The biggest companies operating eating places include those operating single concept chains, like McDonald's, and those operating a number of different fast-food businesses, such as TRICON Global Restaurants Inc., which runs Pizza Hut, KFC, and Taco Bell. Previously run by Pepsi Co, the company spun off its restaurant division into the separate, publicly traded company TRICON in 1997.

Chain-owned restaurants in general have overtaken independently owned outlets in terms of number of units, possibly due to their greater stability and lower failure rate. This trend was expected to continue during 2000 through mergers and acquisitions, according to the National Restaurant Association's Food Service Industry 2000 report.

For 1999, projected sales were as follows: eating places, $238 billion; drinking places, $11 billion; managed services, $23 billion; hotel/motel restaurants, $19 billion; and retail, vending, recreation, and mobile projected sales, $30 billion.

BACKGROUND AND DEVELOPMENT

The eating place industry grew from family-run restaurants and diners to giant chain restaurants of the 1990s. With few exceptions, the best-known names in the business operated company-run or franchised chains. This has long been the case with fast-food restaurants but was becoming true in other sectors of the industry as well. The general wisdom seemed to be that if a concept is successful, it should be duplicated.

Perhaps more than any other single factor, the growth of franchising has been responsible for the proliferation of eating place chains. Since the early 1970s, franchised eating places have almost tripled their share of the market, from just 15 percent of industry volume in 1970 to about 43 percent in 1995, when one in four eating establishments, about 110,000, were franchises.

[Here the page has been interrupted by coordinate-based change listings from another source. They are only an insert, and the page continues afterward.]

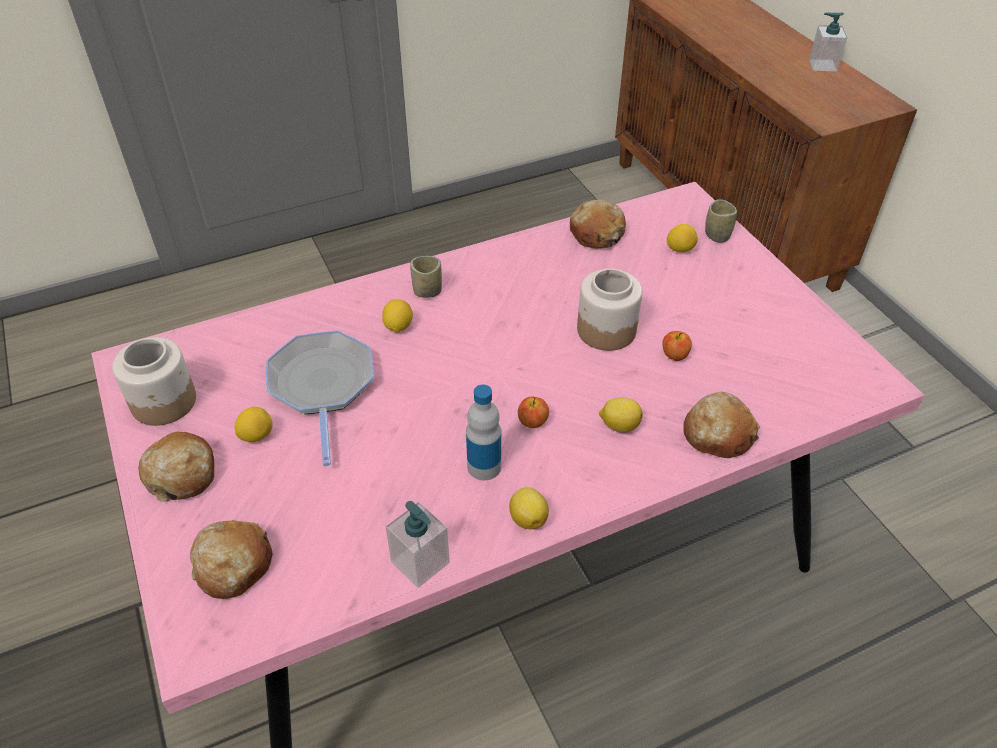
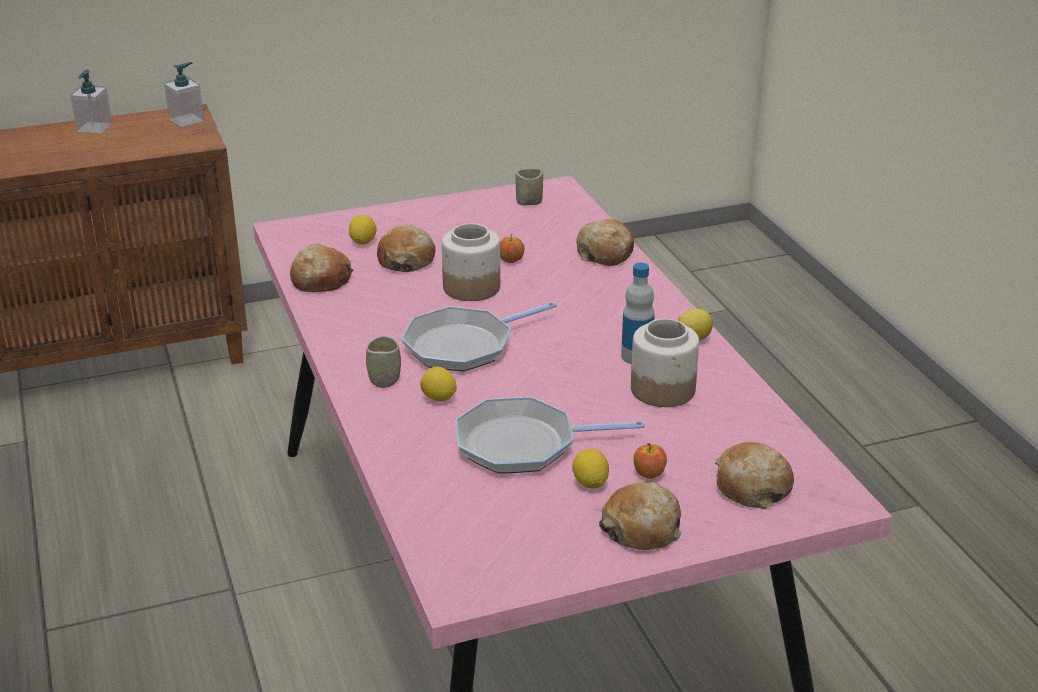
camera: 85 degrees left, 15 degrees down
jar [112,337,196,426] -> jar moved to [631,318,699,407]
soap dispenser [386,501,450,588] -> soap dispenser moved to [164,62,204,127]
apple [518,397,549,428] -> apple moved to [633,443,667,479]
lemon [599,397,643,433] -> none
cup [705,199,737,243] -> cup moved to [516,169,543,205]
none -> bread [377,224,436,272]
none -> frying pan [401,302,557,372]

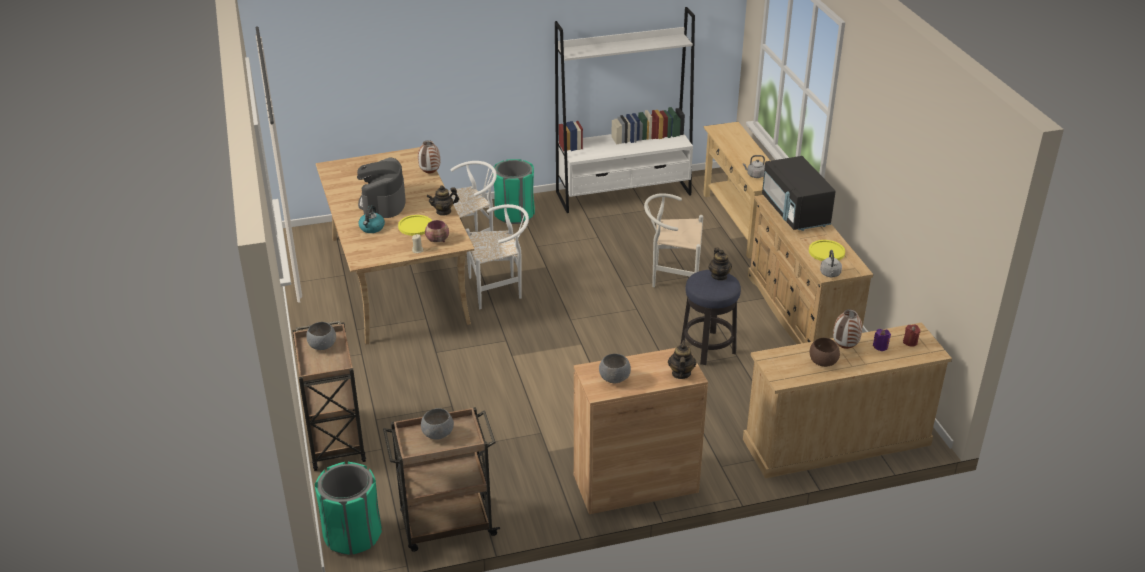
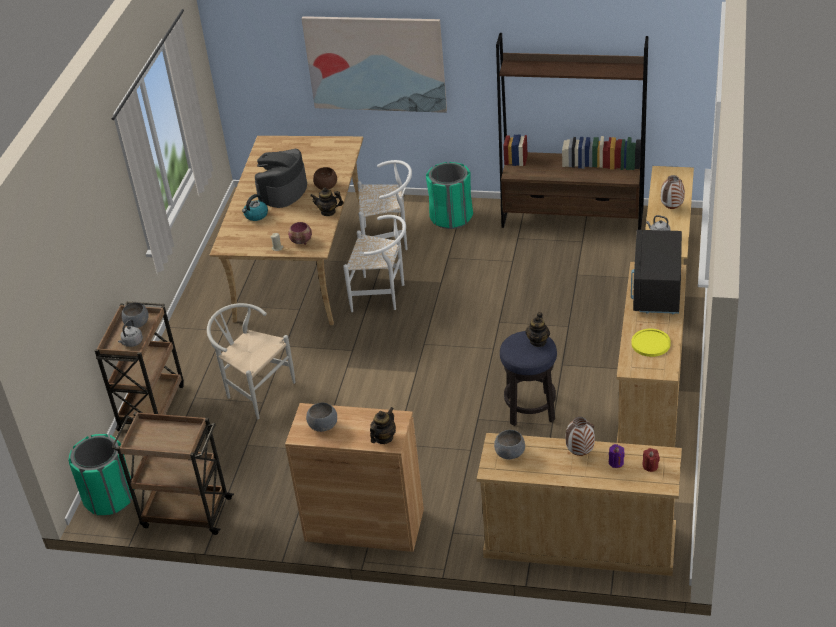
camera: 30 degrees right, 5 degrees up
yellow plate [398,215,432,236] -> none
vase [418,140,440,174] -> vase moved to [661,175,685,209]
grey bowl [421,408,454,440] -> grey bowl moved to [494,430,525,460]
white bookcase [555,7,695,213] -> brown bookcase [496,33,648,230]
white chair [644,193,703,287] -> white chair moved to [207,303,296,419]
brown bowl [810,338,840,367] -> brown bowl moved to [313,167,337,190]
grey kettle [820,250,842,277] -> grey kettle moved to [118,319,143,347]
none -> picture [301,16,447,113]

The popularity of franchising stems from its many advantages, from the point of view of both the franchiser and franchisee. The franchiser company is able to expand rapidly without the expense of acquiring land, plant, and equipment. These costs are normally covered by the person buying the franchise, who pays a royalty to the franchiser of about 5 percent of sales and gives a percentage toward advertising costs. In return for this outlay, the franchisee is assured of name recognition, which normally guarantees high sales. Although buying a franchise may increase a businessperson's start-up costs compared with those of an independent restaurateur, the returns render it a worthwhile investment. Franchised restaurants offer an extremely low risk, compared with independent eating establishments. Failure rates within the first year are low. Franchisees also benefit from the training and marketing support of the parent company.

The price to be paid for franchise security is a loss of flexibility. Independent restaurant owners are able to plan their own menus, avoid paying a royalty, and create and run their businesses as they see fit, whereas franchisees are restricted by the normally rigid and formulaic terms of the franchise agreement.

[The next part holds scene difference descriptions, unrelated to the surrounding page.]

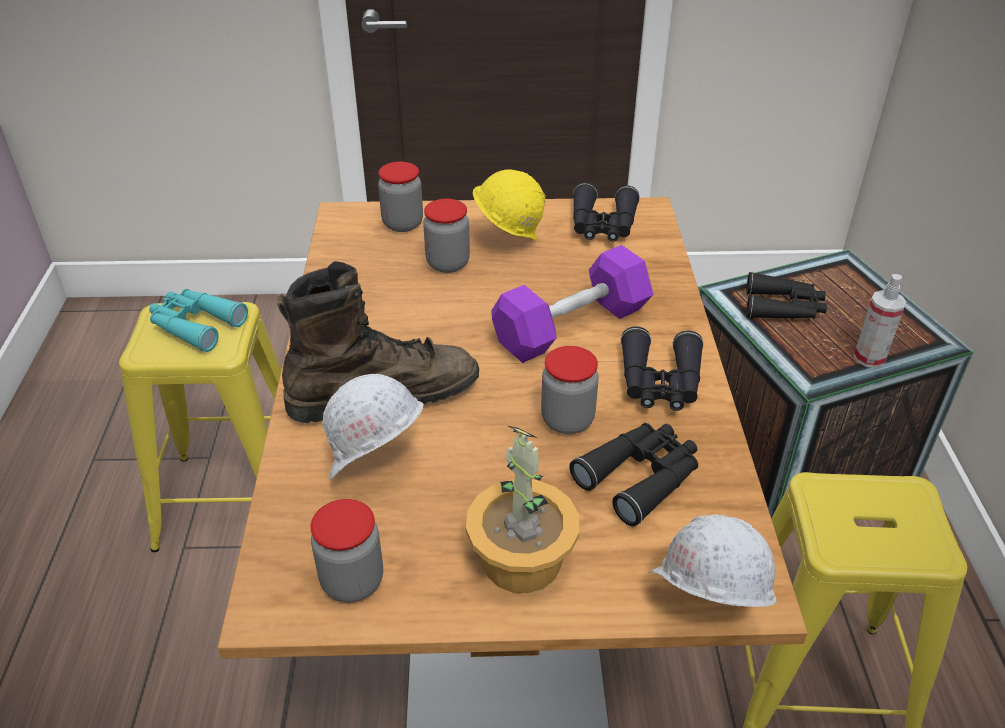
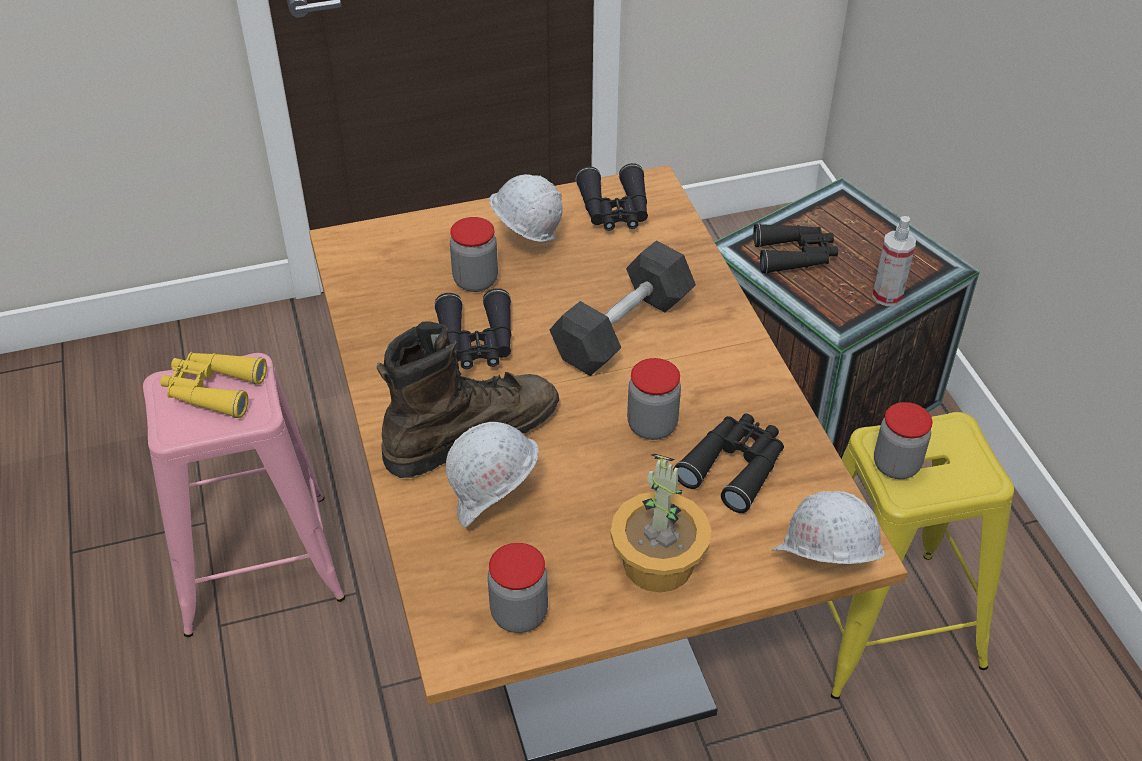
camera: 15 degrees left, 5 degrees up
yellow stool [119,302,281,552] -> pink stool [143,353,345,637]
turquoise binoculars [149,289,248,352] -> yellow binoculars [160,352,267,418]
jar [378,162,423,232] -> jar moved to [874,402,933,479]
yellow hard hat [473,169,546,241] -> white hard hat [489,174,563,242]
purple dumbbell [491,245,654,363] -> grey dumbbell [549,240,696,376]
black binoculars [621,326,704,411] -> black binoculars moved to [434,288,511,369]

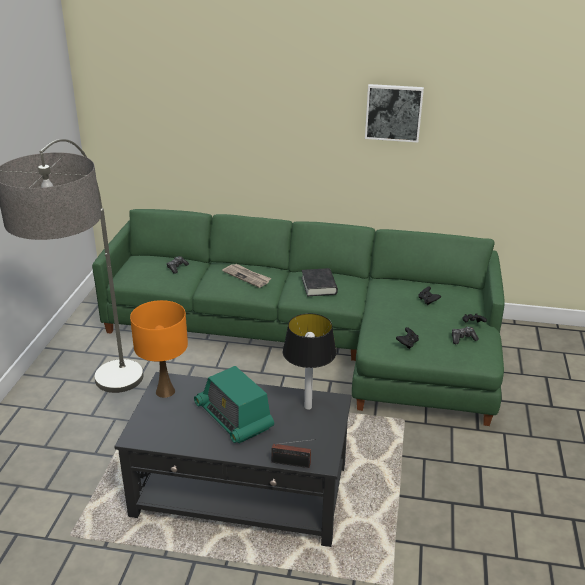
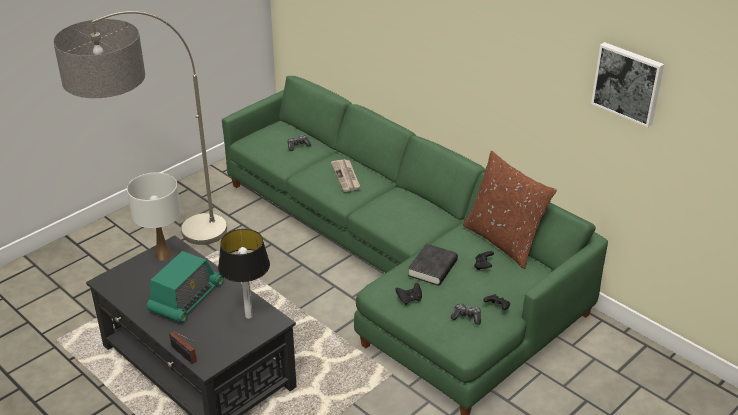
camera: 35 degrees right, 5 degrees up
orange table lamp [130,300,188,398] -> white table lamp [127,172,181,260]
radio [194,366,274,443] -> radio turned 150 degrees counterclockwise [147,251,224,323]
black book [302,268,338,296] -> black book moved to [408,244,458,286]
picture [365,84,424,143] -> picture moved to [591,42,664,127]
none -> brown pillow [463,151,557,269]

Though many of the best known fast food and casual dining chains are franchised, including McDonald's, Wendy's Old Fashioned Hamburgers, Burger King, and Pizza Hut, many other successful chains are not. Sales for the largest of the nonfranchised chains, the Red Lobster and Olive Garden casual dining houses, both owned by Darden Restaurants, was nearly $3 billion in 1995. Of course, even in the case of the heavily franchised chains, such as McDonald's and Wendy's, the parent company owns a considerable share of the outlets.

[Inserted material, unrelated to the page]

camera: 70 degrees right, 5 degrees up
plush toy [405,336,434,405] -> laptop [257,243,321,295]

The exit of packaged food companies from the restaurant business, a trend that reached its peak by early 1997, created more room for franchisers. After Hershey, Sara Lee, and Ralston Purina had jettisoned their restaurant operations, General Foods did the same in May 1995 when it spun off its Red Lobster, Olive Garden, and China Coast (which later closed) restaurant chains to form a new public company, Darden Restaurants. Similarly, in early 1997, Pepsi Co announced that it would spin off its restaurants division, which included Pizza Hut, KFC, and Taco Bell, into a publicly traded company. With Pepsi Co's exit, no U.S. packaged food company had a significant presence in the restaurant industry.